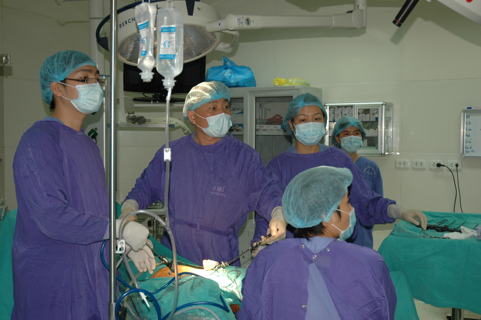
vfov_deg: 28.9
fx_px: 621
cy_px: 160
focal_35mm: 46
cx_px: 240
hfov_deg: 42.4
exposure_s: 1/60
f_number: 4
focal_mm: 31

*TASK OBJECTIVE*: Every entry is to be transcribed exactly, but the pictures are to be left out.

*RESULT*:
vfov_deg: 28.9
fx_px: 621
cy_px: 160
focal_35mm: 46
cx_px: 240
hfov_deg: 42.4
exposure_s: 1/60
f_number: 4
focal_mm: 31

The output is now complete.